The lines from the one containing "פרס הפעילות למשתתף בפעילות." to the end of the entries, both included, are what you need to transcribe exactly, without pictures and without anything else.

(Dataset entries)
[Start of section]
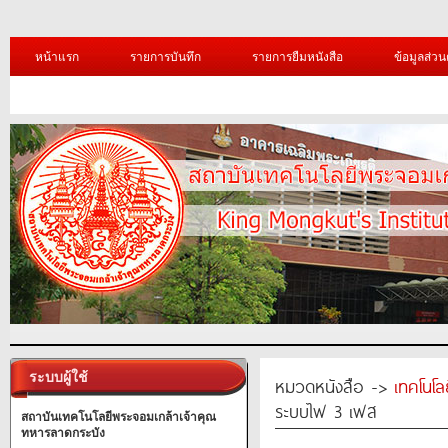
หน้าแรก
รายการบันทึก
รายการยืมหนังสือ
ข้อมูลส่วน
ระบบผู้ใช้
หมวดหนังสือ ->
เทคโนโ
ระบบไฟ 3 เฟส
สถาบันเทคโนโลยีพระจอมเกล้าเจ้าคุณ
ทหารลาดกระบัง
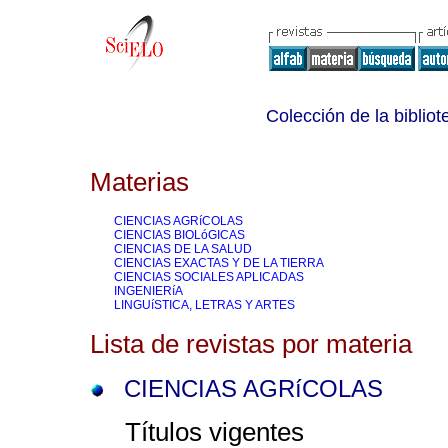
Colección de la bibliot
Materias
CIENCIAS AGRíCOLAS
CIENCIAS BIOLóGICAS
CIENCIAS DE LA SALUD
CIENCIAS EXACTAS Y DE LA TIERRA
CIENCIAS SOCIALES APLICADAS
INGENIERíA
LINGUíSTICA, LETRAS Y ARTES
Lista de revistas por materia
CIENCIAS AGRíCOLAS
Títulos vigentes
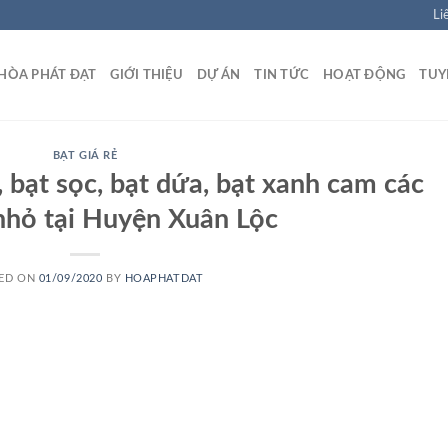
Li
HÒA PHÁT ĐẠT
GIỚI THIỆU
DỰ ÁN
TIN TỨC
HOẠT ĐỘNG
TUY
BẠT GIÁ RẺ
ẻ, bạt sọc, bạt dứa, bạt xanh cam các
nhỏ tại Huyện Xuân Lộc
ED ON
01/09/2020
BY
HOAPHATDAT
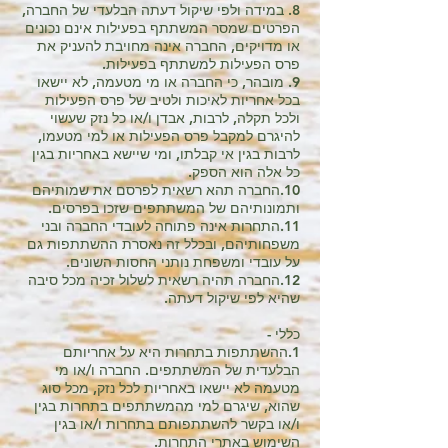
8. במידה ולפי שיקול דעתה הבלעדי של החברה,
הפרטים שמסר המשתתף בפעילות אינם נכונים
או מדויקים, החברה אינה מחויבת להעניק את
פרס הפעילות למשתתף בפעילות.
9. מובהר, כי החברה או מי מטעמה, לא יישאו
בכל אחריות לאיכות ולטיב של פרס הפעילות
ולכל תקלה, לרבות, אבדן ו/או כל נזק שעשוי
להיגרם למקבל פרס הפעילות או למי מטעמו,
לרבות בגין אי קבלתו, ומי שיישא באחריות בגין
כל אלה הוא הספק.
10.החברה תהא רשאית לפרסם את שמותיהם
ותמונותיהם של המשתתפים שזכו בפרסים.
11.התחרות אינה פתוחה לעובדי החברה ובני
משפחותיהם, ובכלל זה נאסרת ההשתתפות גם
על עובדי ומשפחת נותני החסות השונים.
12.החברה תהיה רשאית לשלול זכיה מכל סיבה
שהיא לפי שיקול דעתה.
כללי -
1.ההשתתפות בתחרות היא על אחריותם
הבלעדית של המשתתפים. החברה ו/או מי
מטעמה לא יישאו באחריות לכל נזק, מכל סוג
שהוא, שיגרם למי מהמשתתפים בתחרות בגין
ו/או בקשר להשתתפותם בתחרות ו/או בגין
השימוש באתרי התחרות.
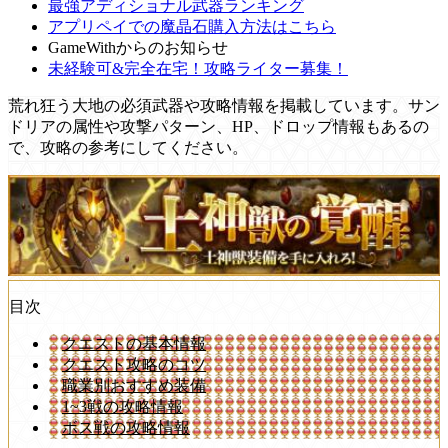
最強アディショナル武器ランキング
アプリペイでの魔晶石購入方法はこちら
GameWithからのお知らせ
未経験可&完全在宅！攻略ライター募集！
荒れ狂う大地の必須武器や攻略情報を掲載しています。サン
ドリアの属性や攻撃パターン、HP、ドロップ情報もあるの
で、攻略の参考にしてください。
目次
クエストの基本情報
クエスト攻略のコツ
職業別おすすめ装備
1~3戦の攻略情報
ボス戦の攻略情報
[End of section]
Answer box —
פרס הפעילות למשתתף בפעילות.
9. מובהר, כי החברה או מי מטעמה, לא יישאו
בכל אחריות לאיכות ולטיב של פרס הפעילות
ולכל תקלה, לרבות, אבדן ו/או כל נזק שעשוי
להיגרם למקבל פרס הפעילות או למי מטעמו,
לרבות בגין אי קבלתו, ומי שיישא באחריות בגין
כל אלה הוא הספק.
10.החברה תהא רשאית לפרסם את שמותיהם
ותמונותיהם של המשתתפים שזכו בפרסים.
11.התחרות אינה פתוחה לעובדי החברה ובני
משפחותיהם, ובכלל זה נאסרת ההשתתפות גם
על עובדי ומשפחת נותני החסות השונים.
12.החברה תהיה רשאית לשלול זכיה מכל סיבה
שהיא לפי שיקול דעתה.
כללי -
1.ההשתתפות בתחרות היא על אחריותם
הבלעדית של המשתתפים. החברה ו/או מי
מטעמה לא יישאו באחריות לכל נזק, מכל סוג
שהוא, שיגרם למי מהמשתתפים בתחרות בגין
ו/או בקשר להשתתפותם בתחרות ו/או בגין
השימוש באתרי התחרות.
最強アディショナル武器ランキング
アプリペイでの魔晶石購入方法はこちら
GameWithからのお知らせ
未経験可&完全在宅！攻略ライター募集！
荒れ狂う大地の必須武器や攻略情報を掲載しています。サン
ドリアの属性や攻撃パターン、HP、ドロップ情報もあるの
で、攻略の参考にしてください。
目次
クエストの基本情報
クエスト攻略のコツ
職業別おすすめ装備
1~3戦の攻略情報
ボス戦の攻略情報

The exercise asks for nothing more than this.